Exercise brief:
Rewrite the text of these records, changing every "Espagne" to "Spain" and leaving everything else unchanged. Leave the pictures out of your answer.

BEGIN Exercise inputs

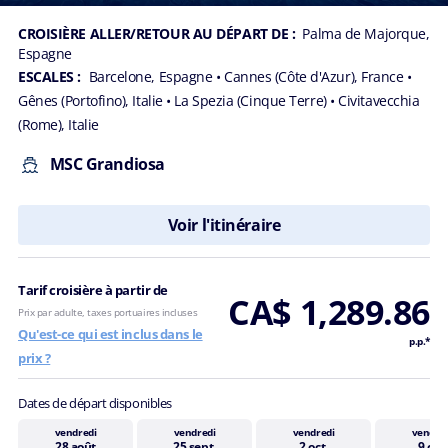
7 NUITS
Méditerranée
CROISIÈRE ALLER/RETOUR AU DÉPART DE :
Palma de Majorque,
Espagne
ESCALES :
Barcelone, Espagne
• Cannes (Côte d'Azur), France
•
Gênes (Portofino), Italie
• La Spezia (Cinque Terre)
• Civitavecchia
(Rome), Italie
MSC Grandiosa
Voir l'itinéraire
Tarif croisière à partir de
CA$ 1,289.86
Prix par adulte, taxes portuaires incluses
Qu'est-ce qui est inclus dans le
p.p.*
prix ?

END Exercise inputs

Finished task:
7 NUITS
Méditerranée
CROISIÈRE ALLER/RETOUR AU DÉPART DE :
Palma de Majorque,
Spain
ESCALES :
Barcelone, Spain
• Cannes (Côte d'Azur), France
•
Gênes (Portofino), Italie
• La Spezia (Cinque Terre)
• Civitavecchia
(Rome), Italie
MSC Grandiosa
Voir l'itinéraire
Tarif croisière à partir de
CA$ 1,289.86
Prix par adulte, taxes portuaires incluses
Qu'est-ce qui est inclus dans le
p.p.*
prix ?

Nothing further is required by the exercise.